Rusya’nın komşusu ve akrabası Ukrayna’yı 24 Şubat 2022’de işgal etmesi çoğu eski Sovyet cumhuriyetinde korkuya yol açtı; aynısı onların da başına gelebilirdi. Ama bu aynı zamanda bir fırsattı çünkü Rusya bütün dikkatini Ukrayna’daki savaşa vermişti. Rusya aynı anda birden fazla cephede savaşabilecek güce sahip değildi, zaten Suriye’de Beşar Esad’ın devrilmesini kabullenmek zorunda kalması da bunun en somut göstergesiydi. Gerek Ermenistan’ın, gerekse Azerbaycan’ın bu durumu Kafkasya’daki Rus etkisini kırmak için kullanabileceklerini düşündüklerini varsaymak hatalı olmaz. Ayrıca bu noktada Erivan stratejik bir adım atarak Ankara ile ilişkilerini düzeltme yoluna girdi.
Uçak krizi
25 Aralık’ta Bakü’den Çeçenistan’ın başkenti Groznıy’a giden Azerbaycan Havayolları’na (AZAL) ait yolcu uçağının Kazakistan’ın Aktau kentinde düşmesi sonucu 38 kişinin hayatını kaybetmesi Moskova açısından beklenmedik bir diplomatik kriz yarattı. Ukrayna İHA’ları peşindeki Rus hava savunması hata yapmış ve AZAL uçağını vurmuştu.
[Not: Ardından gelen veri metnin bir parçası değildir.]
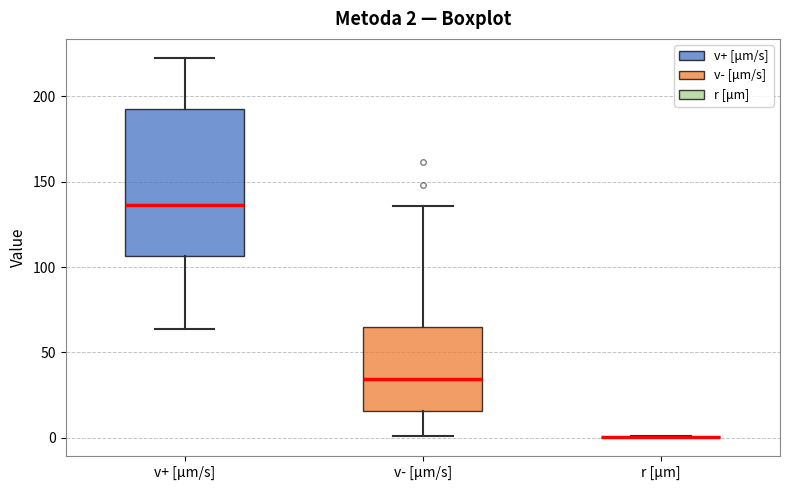

Comparing the boxes themselves (not the whiskers), which one is the tallest?

v+ [μm/s]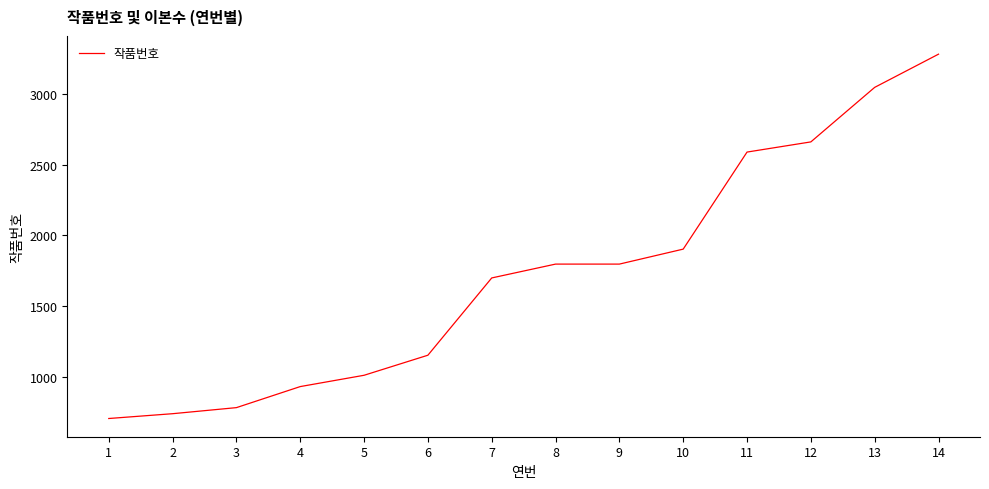

Between 1 and 13, which is larger?

13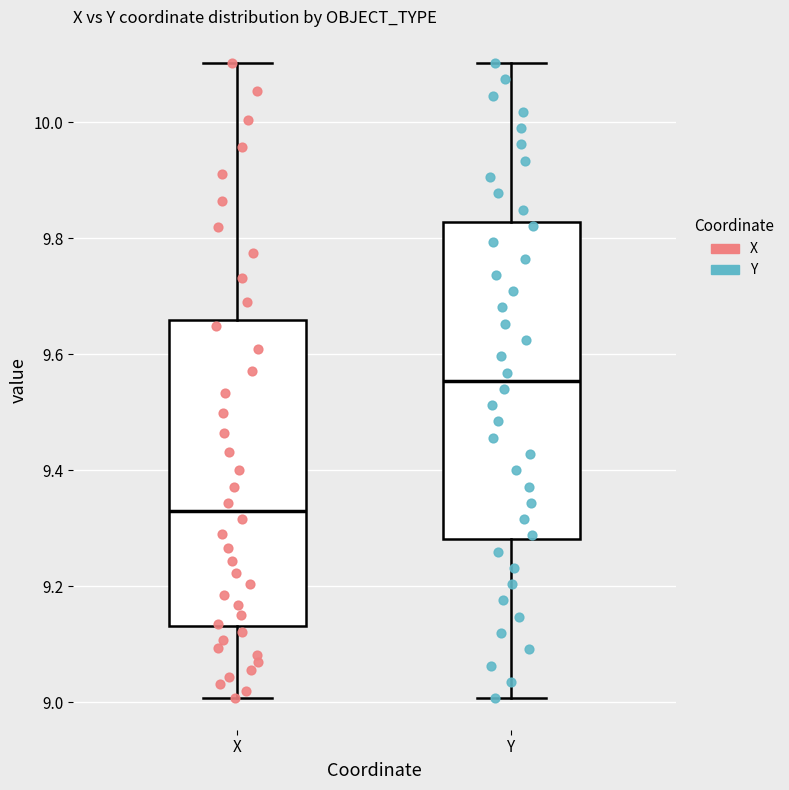

Which box has the highest median line?

Y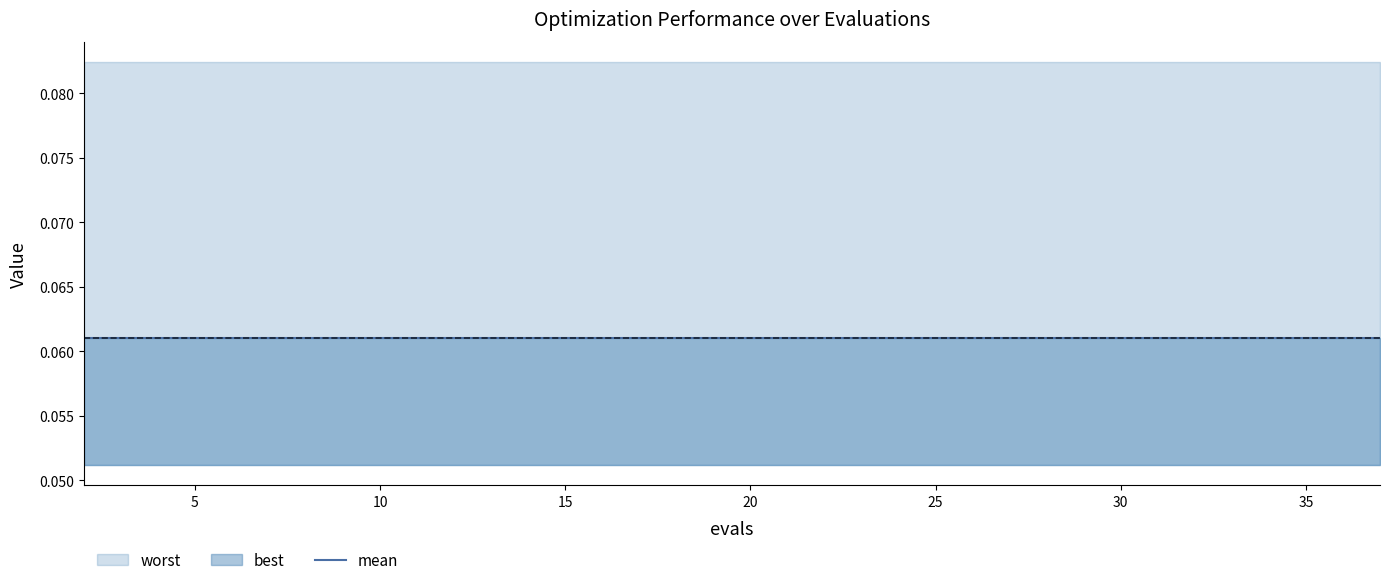

Reading left to right, extract all data points from this chart.

mean: 2=0.1	4=0.1	6=0.1	8=0.1	10=0.1	12=0.1	14=0.1	15=0.1	17=0.1	19=0.1	21=0.1	23=0.1	25=0.1	27=0.1	29=0.1	30=0.1	32=0.1	34=0.1	35=0.1	37=0.1
best: 2=0.1	4=0.1	6=0.1	8=0.1	10=0.1	12=0.1	14=0.1	15=0.1	17=0.1	19=0.1	21=0.1	23=0.1	25=0.1	27=0.1	29=0.1	30=0.1	32=0.1	34=0.1	35=0.1	37=0.1
worst: 2=0.1	4=0.1	6=0.1	8=0.1	10=0.1	12=0.1	14=0.1	15=0.1	17=0.1	19=0.1	21=0.1	23=0.1	25=0.1	27=0.1	29=0.1	30=0.1	32=0.1	34=0.1	35=0.1	37=0.1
Devamında Rusya’ya iniş yapmasına izin verilmeyen uçak Aktau’ya kadar gitmek zorunda kalmıştı.
Rusya Devlet Başkanı Putin hemen Azerbaycan Cumhurbaşkanı Aliyev’i arayarak “yaşanan trajedi için” özür diledi fakat nedendir bilinmez olayın sorumluluğunu üstlenmedi. Doğrusu Aliyev uçak olayını çok iyi kullandı ve Rusya ile “kontrollü bir kriz” başlattı hatta belki de Moskova’yı tuzağa düşürdü. Uçak olayının sorumlularının yargılanmasını ve tazminat ödenmesini isteyen Azerbaycan peş peşe Rusya karşıtı adımlar atmaya başladı. Moskova da sessiz kalmadı misillemelerde bulundu. Son olarak Temmuz ayında Rusya’da gözaltına alınan iki Azerbaycanlının ölmesi krizi iyice tırmandırdı. Moskova Bakü ile yaşanan krizle nasıl baş etmesi gerektiği konusunda hep tereddütte kaldı.
Aliyev herhalde bu planlı krizle Rusya’ya en azından ülkesinin itilip kakılacak bir ülke olmadığını göstermeye çalışıyordu. Ama Moskova’nın zayıflığını kullanarak “Kafkasya Rusya’dan sorulur” sözünü geçersiz kıldı ve belki de istediğinin maksimumunu elde etti. Aynı zamanda, Rusya’dan uzaklaşmaya ve bölgedeki etkisini kırmaya çalışan iki tarihsel “düşman” ironik şekilde aynı cephede buluştu. Kendisi dışında gelişen süreçte doğru zamanda doğru yerde bulunan ABD’ye de “işin havasını atmak” düştü.